▸ **YOUR GOAL**:
Restate the listing exactly and in full.

▸ **TASK MATERIAL**:

#####

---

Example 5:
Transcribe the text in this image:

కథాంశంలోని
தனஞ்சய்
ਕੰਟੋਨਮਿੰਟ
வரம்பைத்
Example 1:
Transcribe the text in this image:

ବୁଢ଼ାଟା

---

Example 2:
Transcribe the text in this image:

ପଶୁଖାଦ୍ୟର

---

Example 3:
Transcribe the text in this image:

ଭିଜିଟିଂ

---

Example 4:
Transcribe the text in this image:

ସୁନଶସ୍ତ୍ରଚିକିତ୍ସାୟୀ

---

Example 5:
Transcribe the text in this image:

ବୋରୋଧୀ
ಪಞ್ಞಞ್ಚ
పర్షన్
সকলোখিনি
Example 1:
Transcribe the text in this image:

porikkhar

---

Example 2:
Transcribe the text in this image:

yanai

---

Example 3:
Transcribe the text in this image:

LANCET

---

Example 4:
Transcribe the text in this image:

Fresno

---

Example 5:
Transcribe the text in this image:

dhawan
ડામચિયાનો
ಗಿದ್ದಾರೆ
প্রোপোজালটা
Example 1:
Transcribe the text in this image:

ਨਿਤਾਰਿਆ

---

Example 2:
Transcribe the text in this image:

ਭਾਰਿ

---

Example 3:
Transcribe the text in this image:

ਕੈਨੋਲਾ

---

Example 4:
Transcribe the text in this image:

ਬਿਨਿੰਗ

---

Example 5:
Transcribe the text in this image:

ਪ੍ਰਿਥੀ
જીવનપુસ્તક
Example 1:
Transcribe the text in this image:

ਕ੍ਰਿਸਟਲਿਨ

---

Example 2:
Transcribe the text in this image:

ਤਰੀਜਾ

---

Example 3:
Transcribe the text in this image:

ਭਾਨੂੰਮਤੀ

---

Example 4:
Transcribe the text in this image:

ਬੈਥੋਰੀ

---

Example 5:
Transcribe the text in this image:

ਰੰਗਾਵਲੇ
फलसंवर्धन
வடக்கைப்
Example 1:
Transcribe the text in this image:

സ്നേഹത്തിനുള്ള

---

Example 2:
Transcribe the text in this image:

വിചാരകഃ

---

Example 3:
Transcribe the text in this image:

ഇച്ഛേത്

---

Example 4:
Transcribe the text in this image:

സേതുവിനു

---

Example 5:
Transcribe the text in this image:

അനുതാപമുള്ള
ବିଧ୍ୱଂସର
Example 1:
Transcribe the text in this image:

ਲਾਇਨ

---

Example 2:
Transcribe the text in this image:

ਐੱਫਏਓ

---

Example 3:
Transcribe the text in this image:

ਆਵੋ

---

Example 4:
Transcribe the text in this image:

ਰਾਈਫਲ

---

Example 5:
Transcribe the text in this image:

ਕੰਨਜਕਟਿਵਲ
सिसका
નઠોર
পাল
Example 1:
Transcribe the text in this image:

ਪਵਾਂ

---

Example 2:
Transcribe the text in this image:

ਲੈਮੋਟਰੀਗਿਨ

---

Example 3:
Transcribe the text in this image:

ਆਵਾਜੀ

#####

▸ **REPLY TO THE EXERCISE**:
---

Example 5:
Transcribe the text in this image:

కథాంశంలోని
தனஞ்சய்
ਕੰਟੋਨਮਿੰਟ
வரம்பைத்
Example 1:
Transcribe the text in this image:

ବୁଢ଼ାଟା

---

Example 2:
Transcribe the text in this image:

ପଶୁଖାଦ୍ୟର

---

Example 3:
Transcribe the text in this image:

ଭିଜିଟିଂ

---

Example 4:
Transcribe the text in this image:

ସୁନଶସ୍ତ୍ରଚିକିତ୍ସାୟୀ

---

Example 5:
Transcribe the text in this image:

ବୋରୋଧୀ
ಪಞ್ಞಞ್ಚ
పర్షన్
সকলোখিনি
Example 1:
Transcribe the text in this image:

porikkhar

---

Example 2:
Transcribe the text in this image:

yanai

---

Example 3:
Transcribe the text in this image:

LANCET

---

Example 4:
Transcribe the text in this image:

Fresno

---

Example 5:
Transcribe the text in this image:

dhawan
ડામચિયાનો
ಗಿದ್ದಾರೆ
প্রোপোজালটা
Example 1:
Transcribe the text in this image:

ਨਿਤਾਰਿਆ

---

Example 2:
Transcribe the text in this image:

ਭਾਰਿ

---

Example 3:
Transcribe the text in this image:

ਕੈਨੋਲਾ

---

Example 4:
Transcribe the text in this image:

ਬਿਨਿੰਗ

---

Example 5:
Transcribe the text in this image:

ਪ੍ਰਿਥੀ
જીવનપુસ્તક
Example 1:
Transcribe the text in this image:

ਕ੍ਰਿਸਟਲਿਨ

---

Example 2:
Transcribe the text in this image:

ਤਰੀਜਾ

---

Example 3:
Transcribe the text in this image:

ਭਾਨੂੰਮਤੀ

---

Example 4:
Transcribe the text in this image:

ਬੈਥੋਰੀ

---

Example 5:
Transcribe the text in this image:

ਰੰਗਾਵਲੇ
फलसंवर्धन
வடக்கைப்
Example 1:
Transcribe the text in this image:

സ്നേഹത്തിനുള്ള

---

Example 2:
Transcribe the text in this image:

വിചാരകഃ

---

Example 3:
Transcribe the text in this image:

ഇച്ഛേത്

---

Example 4:
Transcribe the text in this image:

സേതുവിനു

---

Example 5:
Transcribe the text in this image:

അനുതാപമുള്ള
ବିଧ୍ୱଂସର
Example 1:
Transcribe the text in this image:

ਲਾਇਨ

---

Example 2:
Transcribe the text in this image:

ਐੱਫਏਓ

---

Example 3:
Transcribe the text in this image:

ਆਵੋ

---

Example 4:
Transcribe the text in this image:

ਰਾਈਫਲ

---

Example 5:
Transcribe the text in this image:

ਕੰਨਜਕਟਿਵਲ
सिसका
નઠોર
পাল
Example 1:
Transcribe the text in this image:

ਪਵਾਂ

---

Example 2:
Transcribe the text in this image:

ਲੈਮੋਟਰੀਗਿਨ

---

Example 3:
Transcribe the text in this image:

ਆਵਾਜੀ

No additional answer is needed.